Tesla Full Self Driving ASIC
Tesla hosted Autonomy Day for Analyst on Monday April 22nd beginning at 11am. The video is available at https://www.youtube.com/watch?v=Ucp0TTmvqOE. It’s a bit unusual for a corporate video in that it is 3 hours and 52 minutes long but it’s also unusual in that there is far more real content in there than is typically shown in commercial systems. It starts with 1 hour and 9 min of nice but quickly repetitive pictures of Tesla’s. It’s worth watching for three or four minutes but the interesting material starts with Pete Bannon on the inference ASIC that they call the Full Self Driving (FSD) chip. That segment runs between 1:12 and 1:35 with questions running to 1:51. There isn’t really anything before that. Pete covers a lot and offers excellent detail. It’s quite good and worth watching.
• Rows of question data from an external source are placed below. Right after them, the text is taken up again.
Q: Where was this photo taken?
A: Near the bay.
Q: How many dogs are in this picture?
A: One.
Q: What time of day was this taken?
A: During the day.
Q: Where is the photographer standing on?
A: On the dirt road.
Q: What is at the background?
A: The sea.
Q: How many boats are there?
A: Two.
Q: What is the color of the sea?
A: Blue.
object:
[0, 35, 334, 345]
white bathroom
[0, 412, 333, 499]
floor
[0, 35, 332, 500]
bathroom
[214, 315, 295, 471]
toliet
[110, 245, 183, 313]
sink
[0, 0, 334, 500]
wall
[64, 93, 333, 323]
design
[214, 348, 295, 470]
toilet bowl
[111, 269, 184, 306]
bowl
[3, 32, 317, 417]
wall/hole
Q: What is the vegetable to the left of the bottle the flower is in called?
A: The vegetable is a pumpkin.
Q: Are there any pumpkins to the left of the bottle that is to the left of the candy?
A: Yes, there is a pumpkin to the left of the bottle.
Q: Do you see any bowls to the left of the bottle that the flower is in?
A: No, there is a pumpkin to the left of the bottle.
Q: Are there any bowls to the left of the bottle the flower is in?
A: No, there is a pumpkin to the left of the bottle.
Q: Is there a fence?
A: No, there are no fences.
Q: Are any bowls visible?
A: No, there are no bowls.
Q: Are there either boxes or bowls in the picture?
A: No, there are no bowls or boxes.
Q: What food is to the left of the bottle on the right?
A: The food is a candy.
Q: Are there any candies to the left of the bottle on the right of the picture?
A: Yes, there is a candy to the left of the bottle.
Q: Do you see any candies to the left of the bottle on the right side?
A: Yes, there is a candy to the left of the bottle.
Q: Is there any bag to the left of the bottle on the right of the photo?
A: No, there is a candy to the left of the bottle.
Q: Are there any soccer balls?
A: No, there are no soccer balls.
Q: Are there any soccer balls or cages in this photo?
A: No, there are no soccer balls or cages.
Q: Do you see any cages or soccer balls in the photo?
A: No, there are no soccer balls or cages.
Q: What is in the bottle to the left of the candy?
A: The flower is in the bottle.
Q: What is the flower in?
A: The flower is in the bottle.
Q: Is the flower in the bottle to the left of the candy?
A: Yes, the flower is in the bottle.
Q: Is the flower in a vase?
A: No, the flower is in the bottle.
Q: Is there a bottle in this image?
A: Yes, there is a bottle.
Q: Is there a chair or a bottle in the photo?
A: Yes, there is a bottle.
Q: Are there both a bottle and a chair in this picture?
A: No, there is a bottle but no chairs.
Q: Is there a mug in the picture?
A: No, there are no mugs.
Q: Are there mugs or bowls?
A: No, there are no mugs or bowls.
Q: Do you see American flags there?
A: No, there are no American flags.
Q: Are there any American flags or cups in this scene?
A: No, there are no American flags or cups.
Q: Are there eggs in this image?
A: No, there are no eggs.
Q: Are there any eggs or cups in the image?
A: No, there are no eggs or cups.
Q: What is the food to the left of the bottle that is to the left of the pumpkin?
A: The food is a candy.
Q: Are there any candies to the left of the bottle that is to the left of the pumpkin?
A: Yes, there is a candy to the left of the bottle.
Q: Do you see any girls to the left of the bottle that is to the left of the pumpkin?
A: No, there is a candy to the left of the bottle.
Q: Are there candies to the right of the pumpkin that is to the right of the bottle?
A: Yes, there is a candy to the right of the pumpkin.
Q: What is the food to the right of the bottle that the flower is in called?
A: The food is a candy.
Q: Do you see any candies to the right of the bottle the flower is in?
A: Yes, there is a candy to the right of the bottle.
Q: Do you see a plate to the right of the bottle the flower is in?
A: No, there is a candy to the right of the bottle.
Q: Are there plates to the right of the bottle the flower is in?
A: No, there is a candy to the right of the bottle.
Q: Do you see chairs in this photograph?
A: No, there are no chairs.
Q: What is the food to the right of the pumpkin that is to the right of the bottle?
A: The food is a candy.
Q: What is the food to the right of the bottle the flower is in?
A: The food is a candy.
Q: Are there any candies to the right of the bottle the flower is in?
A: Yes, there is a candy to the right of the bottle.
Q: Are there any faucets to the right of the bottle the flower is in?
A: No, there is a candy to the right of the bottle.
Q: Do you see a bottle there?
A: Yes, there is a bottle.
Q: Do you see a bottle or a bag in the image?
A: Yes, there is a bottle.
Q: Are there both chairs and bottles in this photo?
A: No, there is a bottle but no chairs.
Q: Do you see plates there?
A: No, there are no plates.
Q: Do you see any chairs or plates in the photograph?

When looking at inference chips, everyone does large multiply adder arrays so that’s more or less expected. What’s interesting is what’s around the multiple/addition unit. What else did they spend the chip real estate on after the multiply addition unit and I/O?
Generally what catches my interest when looking at Inference ASICs is memory bandwidth and their approach to managing memory bandwidth. The options are to either spend a lot and have all the bandwidth you need or to get creative and have to work very hard to keep the memory subsystem out of the way. The most common version of the first approach is to use HBM (High Bandwidth Memory) which is many ways is the right long term answer. But, HBM is currently expensive and will stay expensive until there are at least 2 and probably 3 sources with very high volume and there isn’t a shortage of manufacturing capacity. We’re quite a ways away from that at this point.
Tesla took the second approach to memory bandwidth and chose to use conventional and inexpensive LPDDR4 (Low Power Double Data Rate Synchronous Dynamic Random Access Memory) . What I found most interesting is what they did to achieve the performance they needed with a relatively low performance, low-cost, and low-power memory subsystem:
- LPDDR4 128B@4,266Gbps
- Backed by 32MB SRAM to reduce memory access rate
- Pipelined parallelism and with DMA loading of as much as possible before needed to get more from a low cost memory subsystem
- End-to-end CRC to detect and correct bit errors in memory, caching, or transport
Nice work from my perspective. Other attributes of interest:
- Goal to stay below 100W while delivering at least 50TOPS in same form factor with same cooling provisions as past board to support retrofit into older Teslas
- Need to support inference batch size of one for lower latency
- 2Ghz (not pushing hard and keeping thermals under control)
- Full board small enough to fit behind the glove box
- Appears to be liquid cooled (not confirmed but likely to reduce space and placement constraints)
- 2 Neural Network Processors on a board each including a 96×96 multiply/add array
- 12x A72 cores at 2.2 Ghz
- Final board to support same I/O capabilities as previous board in same footprint with the same cooling design
Timeline for FSD ASIC design to production:
- Feb 2016: Pete Bannon hired at Tesla (background 12 years at PA Semi & Apple)
- Aug 2017: Design done (18 month design)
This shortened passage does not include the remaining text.